The last Bastion

Camp Bastion Role 3 hospital (2008-9)

Camp Bastion Role 3 hospital (late 2010)

In between my other projects, I’m battling my way back to my current research on casualty evacuation.  Reading about the military hospital at Camp Bastion in Afghanistan – you can find a bare-bones’ (sic) summary of its development in a series of linked reports from David Vassallo here, here and here (the plans above document its expansion from 2008 to 2010) – I came across the ethnographic work of Mark de Rond:

Cornell University Press are publishing a monograph based on his work later this year – Doctors at war: an ethnographer’s account of life and death in a field hospital – though so far I’ve been unable to track down any more details of what promises to be an essential study of combat casualty care (and Mark’s key interest, ‘teamwork’ – hence his study of the Cambridge Boat Race crew).

Bastion casualty arrival

In the meantime, you can get a sense of what he calls ‘field work beyond the comfort zone’ from an essay, ‘Soldier, surgeon, photographer, fly’ that appeared in Strategic Organization 10 (3) (2012) 256-262, available open access here:

To treat major trauma effectively requires surgeons and anaesthetists to align their efforts in a context where the margin for error is small and the stakes matters of life and death. Yet even such close cooperation does not rule out rivalry. For leave these surgeons with little or nothing to do work-wise and they may turn on each other instead. Unable to sit still, some begin to interfere in the affairs of others or to compete for work. As one of the surgeons admitted: ‘He is fighting for work. I am fighting for work, each of us hoping the other will be late.’ Sebastian Junger described the troops he embedded himself with as so bored on occasion that ‘they prayed for contact [with the enemy] as farmers pray for rain’ (Hetherington, 2010: 15). Even when work is plentiful, surgeons may compete for the most interesting jobs.

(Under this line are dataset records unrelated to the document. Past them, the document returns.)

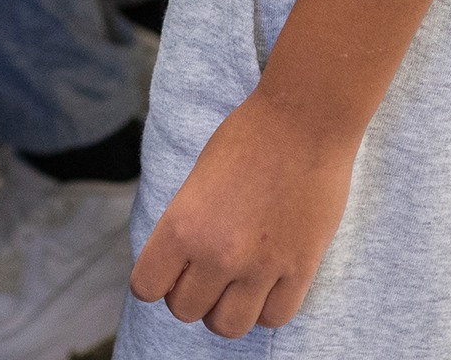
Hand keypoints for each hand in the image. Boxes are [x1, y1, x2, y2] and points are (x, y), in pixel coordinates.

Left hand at [130, 93, 356, 339]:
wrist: (303, 123)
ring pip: (228, 326)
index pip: (147, 287)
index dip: (156, 281)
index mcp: (182, 226)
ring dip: (226, 311)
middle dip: (190, 295)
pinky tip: (266, 286)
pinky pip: (275, 317)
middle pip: (186, 311)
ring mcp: (261, 267)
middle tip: (204, 273)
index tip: (169, 270)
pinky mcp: (300, 270)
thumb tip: (182, 264)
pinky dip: (266, 309)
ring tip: (234, 285)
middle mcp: (217, 254)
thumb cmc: (246, 139)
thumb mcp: (195, 182)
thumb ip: (186, 227)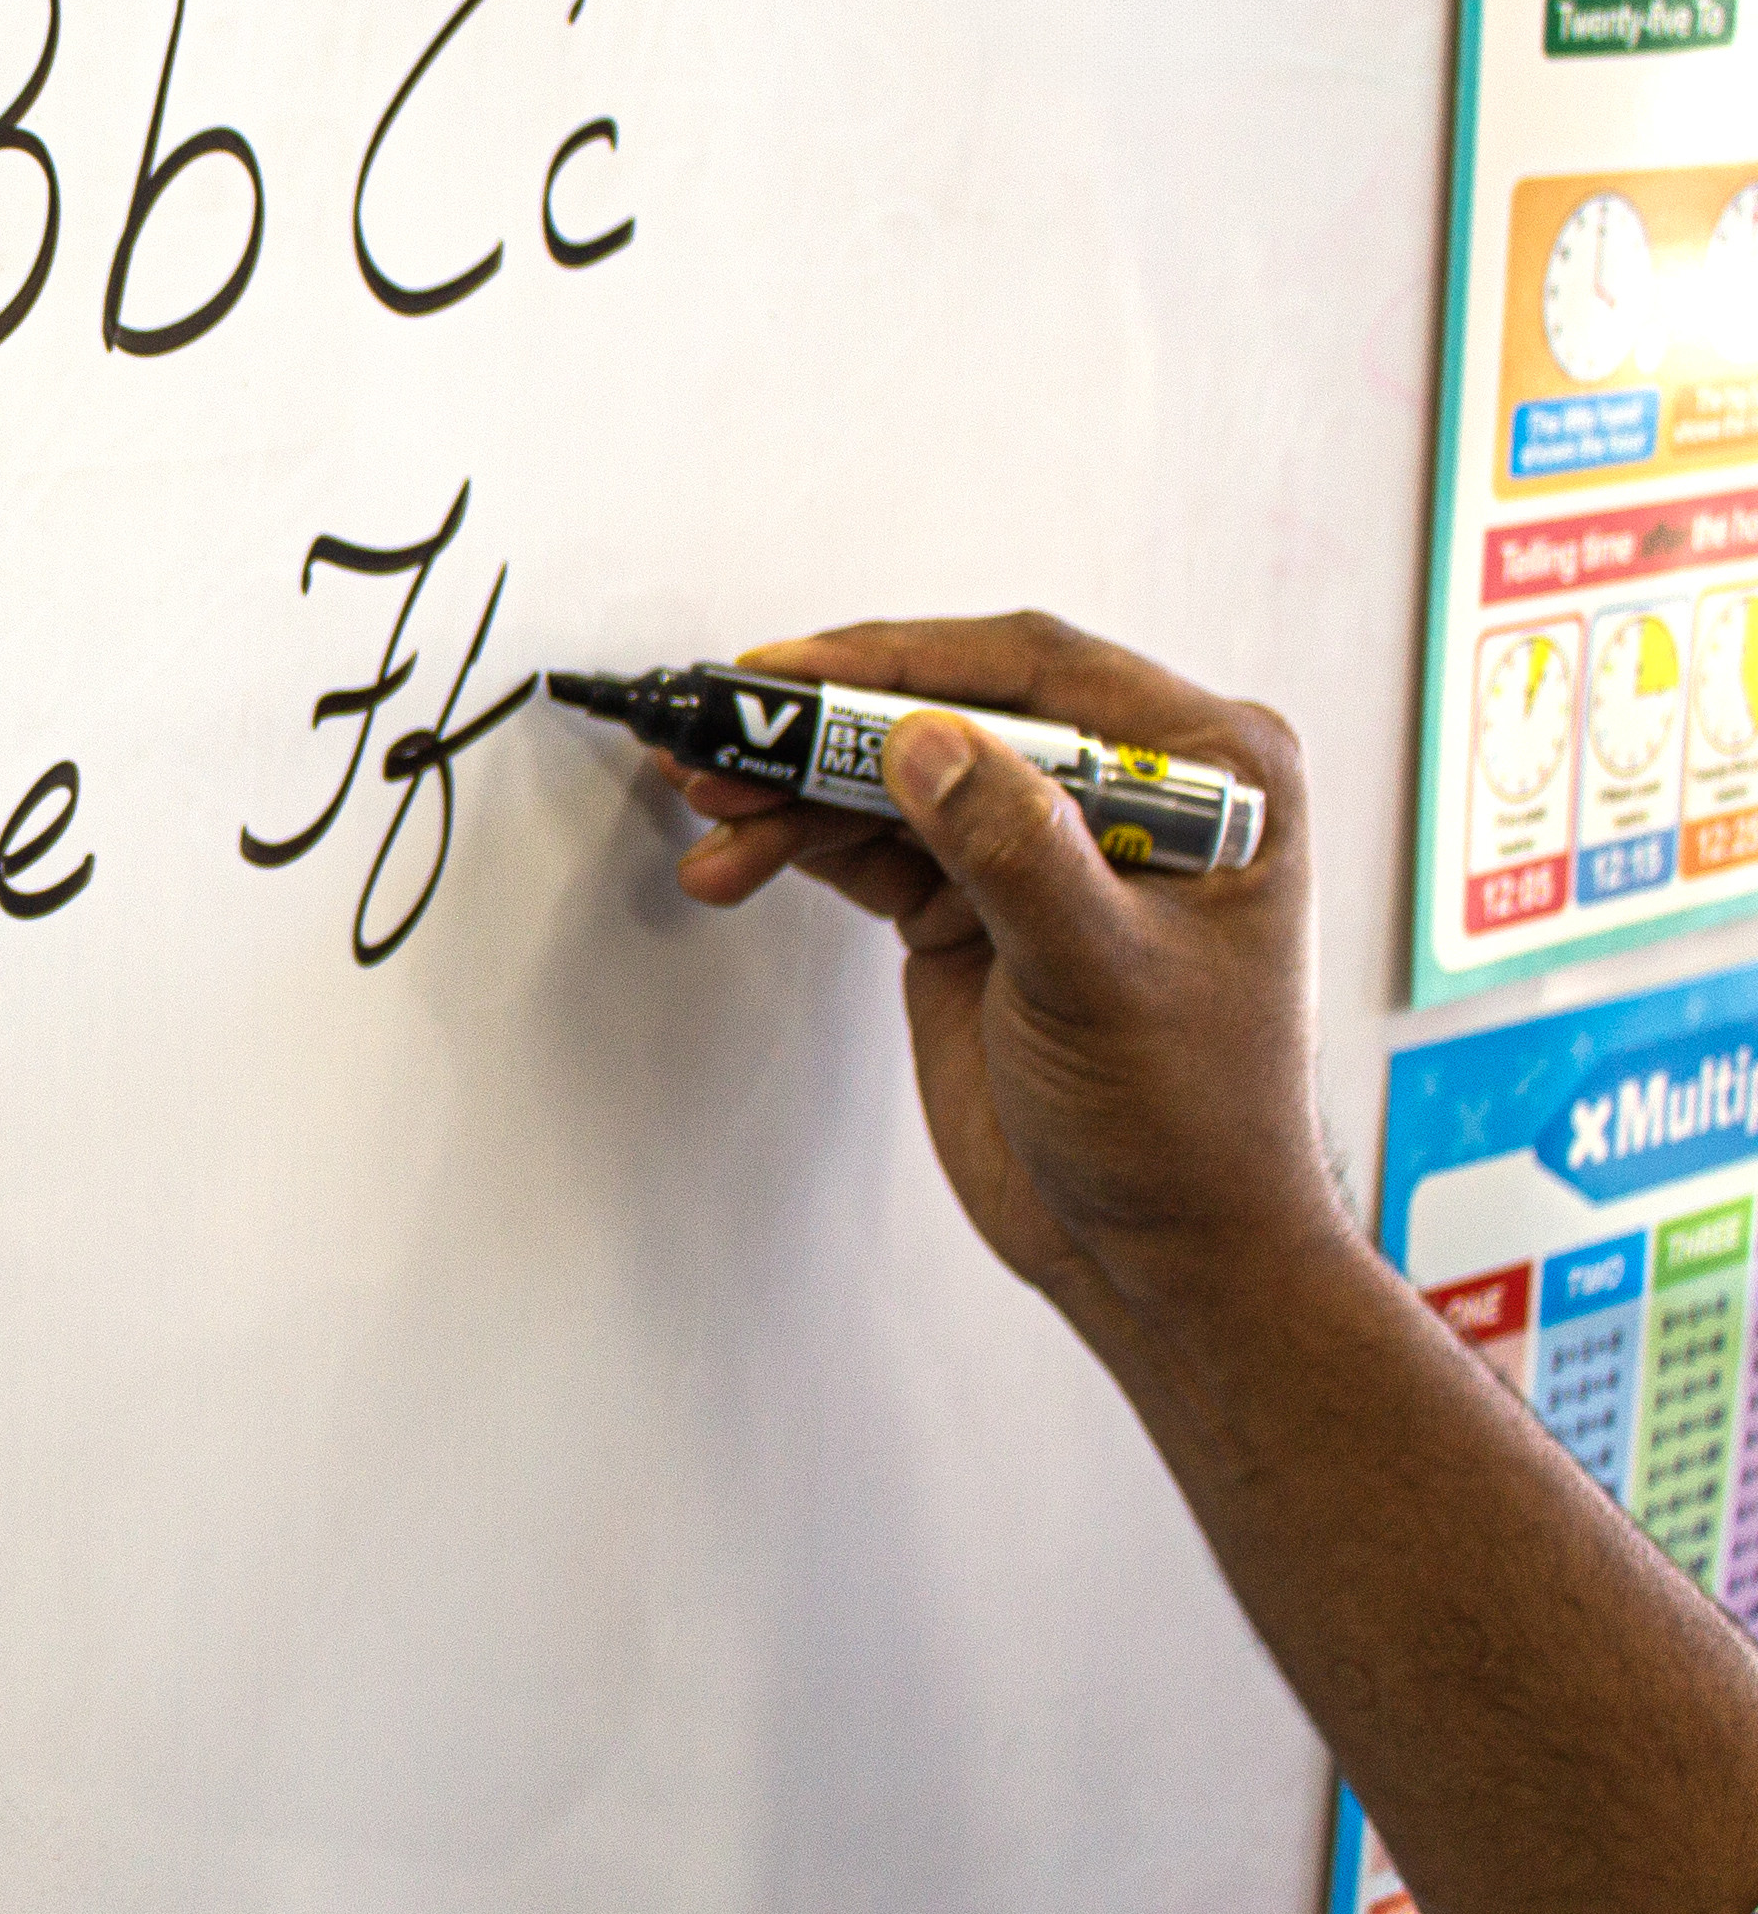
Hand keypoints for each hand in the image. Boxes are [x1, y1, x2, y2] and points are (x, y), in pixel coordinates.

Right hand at [658, 614, 1334, 1318]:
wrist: (1163, 1253)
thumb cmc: (1191, 1126)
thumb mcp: (1102, 978)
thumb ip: (1014, 851)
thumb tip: (929, 740)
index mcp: (1204, 769)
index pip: (1034, 671)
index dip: (904, 661)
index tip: (794, 674)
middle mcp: (1122, 789)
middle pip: (945, 712)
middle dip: (822, 727)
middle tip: (721, 733)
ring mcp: (1040, 846)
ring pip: (892, 776)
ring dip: (792, 787)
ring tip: (709, 802)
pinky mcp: (973, 904)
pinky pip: (869, 842)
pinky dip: (797, 842)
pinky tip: (737, 857)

As in Junger’s Korengal Valley, in Camp Bastion’s hospital periods of great intensity follow periods of boredom in which it is however impossible to relax or to put oneself to productive use; surgeons and warriors alike intentionally objectify casualties yet can feel callous for not caring more than they do. It is here that the extremes of busyness and boredom, significance and futility can change rapidly and unpredictably, and shift the balance between altruism and selfishness, pleasure and guilt, the thrill of warfare and cowardice. ‘In this kind of war’, wrote McCullin, ‘you are on a schizophrenic trip. You cannot equate what is going on with anything else in life. . . . None of the real world judgments seem to apply. What’s peace, what’s war, what’s dead, what’s living, what’s right, what’s wrong? You don’t know the answers’ (2002: 100–1).

I’m looking forward to reading Mark’s account alongside the remarkable work of David Cotterrell that I described in ‘Bodies on the line’ here.